Hayden Davis bestätigte auch, dass er derzeit 100 Millionen Dollar aus der Tokeneinführung hält und auf weitere Anweisungen von Mileis Verwaltung wartet, was mit den Geldern geschehen soll.
Investoren, die $LIBRA auf dem Höhepunkt gekauft haben, wollen ihr Geld zurück, aber Davis erklärte, dass es kein klares Rückerstattungsverfahren gibt. Er skizzierte vier mögliche Optionen für den Umgang mit den Geldern:
- Keine Rückerstattung, stattdessen Spende des Geldes an eine argentinische gemeinnützige Organisation.
- Ein Rückerstattungsverfahren, obwohl die Verfolgung einzelner Verluste komplex und zeitaufwändig wäre.
- Wiedereinführung der 100 Millionen Dollar in den Markt, um den LIBRA-Kurs künstlich wieder auf seinen historischen Höchststand zu bringen.

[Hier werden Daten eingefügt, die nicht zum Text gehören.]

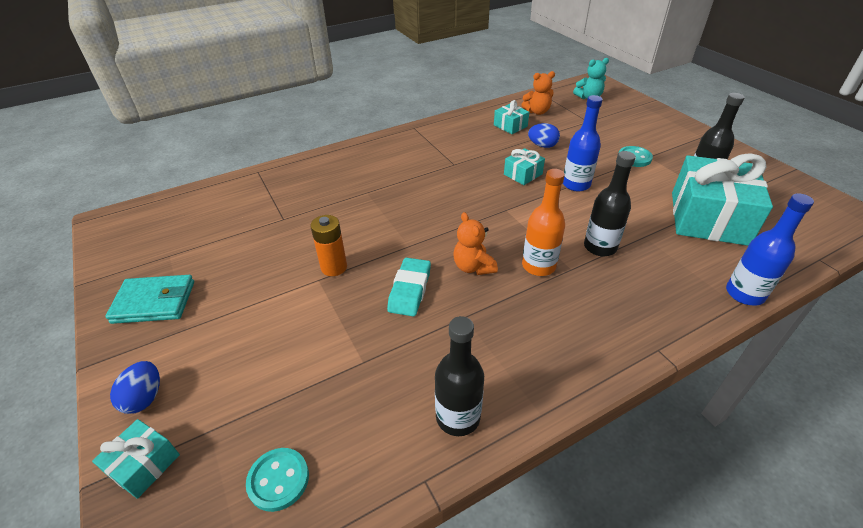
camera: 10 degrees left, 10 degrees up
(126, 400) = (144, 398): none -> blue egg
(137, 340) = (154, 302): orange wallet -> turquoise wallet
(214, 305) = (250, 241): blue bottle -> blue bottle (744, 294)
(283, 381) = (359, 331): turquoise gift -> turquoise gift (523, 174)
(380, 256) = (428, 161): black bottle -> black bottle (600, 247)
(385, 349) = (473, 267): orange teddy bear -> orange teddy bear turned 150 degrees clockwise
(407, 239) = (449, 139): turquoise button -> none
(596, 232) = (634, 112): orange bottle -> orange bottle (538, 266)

- Eine hybride Lösung, bei der die Mittel verteilt werden und gleichzeitig die Marktstabilität erhalten bleibt.
Gleichzeitig räumte Davis ein, dass die erneute Zuführung von Geld in den Markt eine weitere Gelegenheit für Insiderhandel schaffen könnte. Wenn Händler wüssten, dass ein großer Kaufauftrag bevorsteht, könnten sie den Token im Voraus kaufen, den Preisanstieg miterleben und auf dem Höhepunkt verkaufen - und so den Zyklus der Marktmanipulation wiederholen.

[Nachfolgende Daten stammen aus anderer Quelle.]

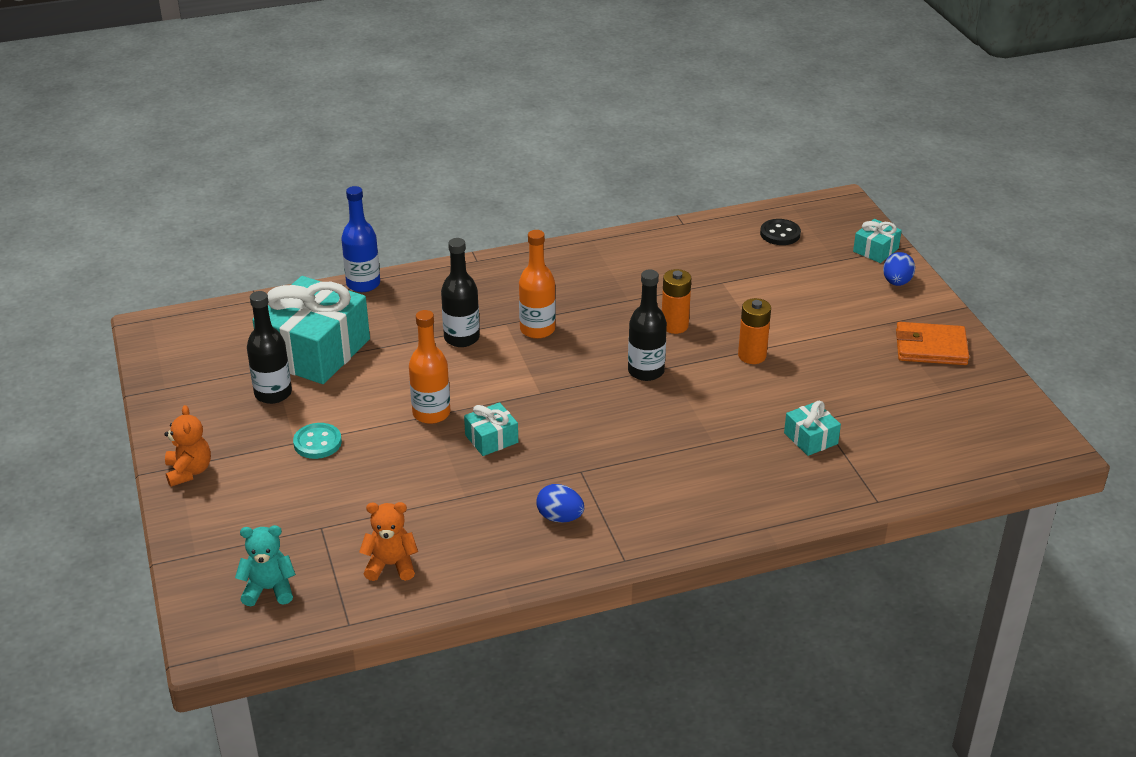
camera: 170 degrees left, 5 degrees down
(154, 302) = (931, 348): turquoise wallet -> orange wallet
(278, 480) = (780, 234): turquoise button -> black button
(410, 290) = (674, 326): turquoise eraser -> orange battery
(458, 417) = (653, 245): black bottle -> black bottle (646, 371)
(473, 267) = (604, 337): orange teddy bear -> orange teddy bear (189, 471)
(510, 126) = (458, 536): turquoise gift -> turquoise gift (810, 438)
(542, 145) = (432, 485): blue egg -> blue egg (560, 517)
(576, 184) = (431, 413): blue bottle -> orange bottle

"Wenn ich ankündige, dass das Geld zurückkommt, wird jeder Händler, der bei Verstand ist, die Kursdelle kaufen und von ihr profitieren. Das führt nur zu einem weiteren Szenario des Insiderhandels", argumentierte Hayden.
Er erklärte auch, dass er die Gelder noch nicht freigeben könne, da sie sein einziges "Druckmittel" in den Verhandlungen mit den Regierungsvertretern seien. "Wenn ich die Kontrolle über das Geld aufgebe, verliere ich alle Macht, die ich in dieser Situation habe. Ich brauche Antworten von Javiers Team, bevor ich etwas unternehme", sagte Davis.
Wie wir bereits berichteten, sind die Analysten von Bubblemaps "sehr zuversichtlich", dass der Libra (LIBRA) Memecoin und der Melania (MELANIA) Token von demselben Team lanciert wurden, was neue Bedenken über Marktmanipulationen und "Pump and Dump"-Schemata aufkommen lässt.